AIM OF THE TASK = Can you find every line of the data below that contains the string "atrium", with case counting, and copy each of those lines?

Items listed in a dataset =
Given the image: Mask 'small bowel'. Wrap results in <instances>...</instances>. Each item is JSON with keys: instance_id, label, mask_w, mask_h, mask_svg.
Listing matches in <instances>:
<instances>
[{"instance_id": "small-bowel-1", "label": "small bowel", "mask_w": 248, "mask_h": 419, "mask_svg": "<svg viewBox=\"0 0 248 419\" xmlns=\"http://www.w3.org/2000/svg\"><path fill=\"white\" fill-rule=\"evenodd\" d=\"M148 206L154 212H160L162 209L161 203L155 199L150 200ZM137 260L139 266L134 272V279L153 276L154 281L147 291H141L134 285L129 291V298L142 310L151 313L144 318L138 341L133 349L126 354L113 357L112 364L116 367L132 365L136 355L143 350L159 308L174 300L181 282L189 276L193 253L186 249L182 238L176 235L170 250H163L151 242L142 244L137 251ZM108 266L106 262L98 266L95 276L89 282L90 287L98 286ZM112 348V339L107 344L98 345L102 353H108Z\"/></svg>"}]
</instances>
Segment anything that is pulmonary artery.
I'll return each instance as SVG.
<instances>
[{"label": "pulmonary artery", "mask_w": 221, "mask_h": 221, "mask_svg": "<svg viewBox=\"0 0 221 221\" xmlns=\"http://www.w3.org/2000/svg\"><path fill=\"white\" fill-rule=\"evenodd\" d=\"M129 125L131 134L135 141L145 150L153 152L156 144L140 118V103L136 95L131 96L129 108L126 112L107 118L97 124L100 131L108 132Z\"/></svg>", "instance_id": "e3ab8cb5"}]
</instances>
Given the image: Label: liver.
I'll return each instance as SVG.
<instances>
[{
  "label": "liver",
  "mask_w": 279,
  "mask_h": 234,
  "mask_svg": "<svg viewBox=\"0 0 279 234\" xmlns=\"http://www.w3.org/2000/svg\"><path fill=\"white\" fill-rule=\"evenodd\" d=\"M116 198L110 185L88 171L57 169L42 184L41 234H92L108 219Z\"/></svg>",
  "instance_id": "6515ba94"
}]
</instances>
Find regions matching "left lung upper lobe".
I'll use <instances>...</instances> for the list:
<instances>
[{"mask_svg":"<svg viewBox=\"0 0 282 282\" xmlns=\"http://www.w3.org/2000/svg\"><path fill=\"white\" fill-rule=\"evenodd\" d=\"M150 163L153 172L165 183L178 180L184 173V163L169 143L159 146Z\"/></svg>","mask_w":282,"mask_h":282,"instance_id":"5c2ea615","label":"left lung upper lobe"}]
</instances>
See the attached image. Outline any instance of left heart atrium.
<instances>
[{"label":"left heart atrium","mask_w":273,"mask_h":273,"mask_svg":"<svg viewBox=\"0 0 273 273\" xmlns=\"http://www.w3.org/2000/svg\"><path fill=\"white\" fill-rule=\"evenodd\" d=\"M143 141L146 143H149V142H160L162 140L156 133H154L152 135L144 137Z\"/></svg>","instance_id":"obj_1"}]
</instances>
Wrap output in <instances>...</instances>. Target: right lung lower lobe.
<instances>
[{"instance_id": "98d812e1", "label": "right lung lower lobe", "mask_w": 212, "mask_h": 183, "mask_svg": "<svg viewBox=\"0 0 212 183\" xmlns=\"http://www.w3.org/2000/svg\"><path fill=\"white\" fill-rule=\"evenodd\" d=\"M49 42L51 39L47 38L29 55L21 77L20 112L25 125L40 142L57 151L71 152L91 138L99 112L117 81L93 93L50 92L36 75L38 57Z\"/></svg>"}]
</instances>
* * *
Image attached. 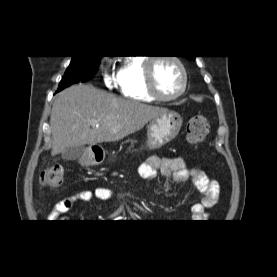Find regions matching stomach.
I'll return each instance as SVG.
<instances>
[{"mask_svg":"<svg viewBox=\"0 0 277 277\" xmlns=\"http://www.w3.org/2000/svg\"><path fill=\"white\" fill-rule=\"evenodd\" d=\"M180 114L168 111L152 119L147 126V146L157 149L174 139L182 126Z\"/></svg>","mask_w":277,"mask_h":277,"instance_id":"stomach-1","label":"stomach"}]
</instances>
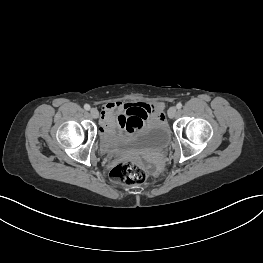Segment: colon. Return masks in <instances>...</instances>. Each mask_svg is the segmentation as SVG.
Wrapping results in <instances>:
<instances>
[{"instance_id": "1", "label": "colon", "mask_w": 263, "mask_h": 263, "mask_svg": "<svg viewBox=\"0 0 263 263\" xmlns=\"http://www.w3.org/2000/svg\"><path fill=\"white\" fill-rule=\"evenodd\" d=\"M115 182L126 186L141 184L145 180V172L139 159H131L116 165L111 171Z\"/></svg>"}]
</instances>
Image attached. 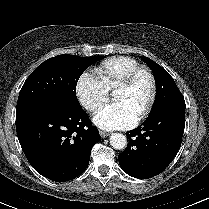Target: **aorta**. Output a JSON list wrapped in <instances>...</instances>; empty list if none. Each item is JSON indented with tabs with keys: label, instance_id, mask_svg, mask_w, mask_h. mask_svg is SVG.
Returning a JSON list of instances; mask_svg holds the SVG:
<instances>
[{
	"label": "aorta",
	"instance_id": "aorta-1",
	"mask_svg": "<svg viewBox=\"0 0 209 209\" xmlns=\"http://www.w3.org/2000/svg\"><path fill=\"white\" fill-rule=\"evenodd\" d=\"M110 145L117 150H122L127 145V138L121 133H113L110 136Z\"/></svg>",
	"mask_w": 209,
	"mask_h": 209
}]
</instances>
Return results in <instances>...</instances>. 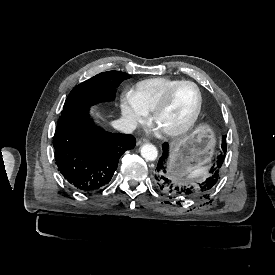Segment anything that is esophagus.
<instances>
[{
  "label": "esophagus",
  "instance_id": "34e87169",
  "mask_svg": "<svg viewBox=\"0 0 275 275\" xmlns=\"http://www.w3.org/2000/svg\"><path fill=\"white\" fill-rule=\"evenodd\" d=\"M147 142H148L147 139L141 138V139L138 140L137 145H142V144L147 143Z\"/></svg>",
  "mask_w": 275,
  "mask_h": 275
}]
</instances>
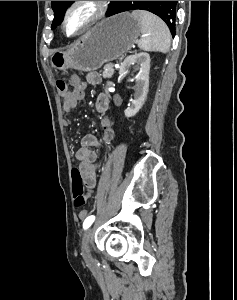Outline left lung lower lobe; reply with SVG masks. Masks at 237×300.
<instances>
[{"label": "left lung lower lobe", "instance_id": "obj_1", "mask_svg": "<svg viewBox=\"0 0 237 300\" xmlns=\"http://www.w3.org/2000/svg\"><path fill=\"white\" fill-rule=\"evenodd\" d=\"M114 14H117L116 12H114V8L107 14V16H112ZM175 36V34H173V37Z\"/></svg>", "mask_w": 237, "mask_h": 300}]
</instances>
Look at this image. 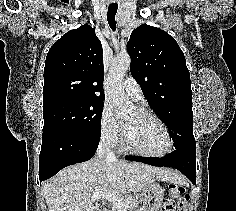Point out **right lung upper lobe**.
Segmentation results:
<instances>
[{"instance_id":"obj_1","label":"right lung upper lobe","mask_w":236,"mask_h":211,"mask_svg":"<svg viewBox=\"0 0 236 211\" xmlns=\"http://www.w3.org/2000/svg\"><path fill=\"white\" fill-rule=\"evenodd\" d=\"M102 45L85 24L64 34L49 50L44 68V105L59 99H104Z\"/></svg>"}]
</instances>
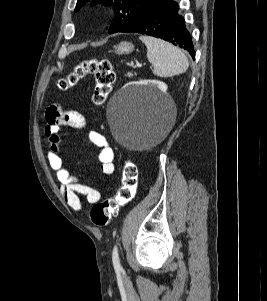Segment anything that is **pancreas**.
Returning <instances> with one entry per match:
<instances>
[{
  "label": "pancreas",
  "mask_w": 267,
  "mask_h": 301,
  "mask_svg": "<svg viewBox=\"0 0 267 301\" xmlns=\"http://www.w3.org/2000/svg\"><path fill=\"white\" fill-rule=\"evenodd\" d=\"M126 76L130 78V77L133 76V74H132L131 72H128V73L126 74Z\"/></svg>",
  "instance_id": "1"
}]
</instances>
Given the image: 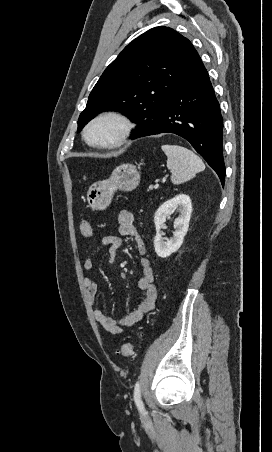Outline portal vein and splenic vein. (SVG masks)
...
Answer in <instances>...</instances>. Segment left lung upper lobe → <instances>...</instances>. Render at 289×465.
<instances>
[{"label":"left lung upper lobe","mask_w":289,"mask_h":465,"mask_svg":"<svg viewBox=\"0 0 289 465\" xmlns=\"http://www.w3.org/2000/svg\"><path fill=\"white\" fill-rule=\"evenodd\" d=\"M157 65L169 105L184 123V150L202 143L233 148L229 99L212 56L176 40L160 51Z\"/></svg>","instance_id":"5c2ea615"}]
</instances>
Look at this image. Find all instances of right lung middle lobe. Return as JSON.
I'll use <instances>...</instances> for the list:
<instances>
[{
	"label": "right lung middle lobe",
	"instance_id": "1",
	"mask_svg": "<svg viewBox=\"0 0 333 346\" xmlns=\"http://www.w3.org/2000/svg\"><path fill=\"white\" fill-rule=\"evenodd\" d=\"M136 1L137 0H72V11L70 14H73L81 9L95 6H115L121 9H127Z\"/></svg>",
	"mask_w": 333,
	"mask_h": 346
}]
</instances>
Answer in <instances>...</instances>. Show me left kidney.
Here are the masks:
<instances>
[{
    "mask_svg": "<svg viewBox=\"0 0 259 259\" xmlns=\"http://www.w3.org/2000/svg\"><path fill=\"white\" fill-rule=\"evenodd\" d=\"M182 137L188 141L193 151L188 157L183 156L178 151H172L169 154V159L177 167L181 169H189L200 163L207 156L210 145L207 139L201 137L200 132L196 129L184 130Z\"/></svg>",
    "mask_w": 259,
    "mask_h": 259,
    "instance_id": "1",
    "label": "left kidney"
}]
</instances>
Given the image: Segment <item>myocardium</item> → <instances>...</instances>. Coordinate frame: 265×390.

WRITTEN REPLY =
See the attached image. Outline any instance of left heart atrium.
[{"label":"left heart atrium","mask_w":273,"mask_h":273,"mask_svg":"<svg viewBox=\"0 0 273 273\" xmlns=\"http://www.w3.org/2000/svg\"><path fill=\"white\" fill-rule=\"evenodd\" d=\"M143 141L146 143H149V142H160L162 140L156 133H154L152 135L144 137Z\"/></svg>","instance_id":"obj_1"}]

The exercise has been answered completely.